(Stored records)
Content starts
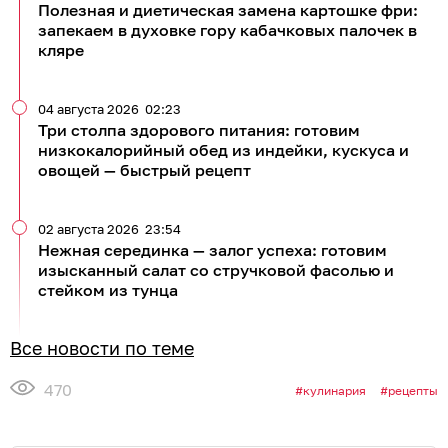
Полезная и диетическая замена картошке фри:
запекаем в духовке гору кабачковых палочек в
кляре
04 августа 2026
02:23
Три столпа здорового питания: готовим
низкокалорийный обед из индейки, кускуса и
овощей — быстрый рецепт
02 августа 2026
23:54
Нежная серединка — залог успеха: готовим
изысканный салат со стручковой фасолью и
стейком из тунца
Все новости по теме
470
кулинария
рецепты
Content ends
### WHAT YOU WILL DO
Please report every line among the entries that includes "готовим".

### SOLUTION TO THIS EXERCISE
Три столпа здорового питания: готовим
Нежная серединка — залог успеха: готовим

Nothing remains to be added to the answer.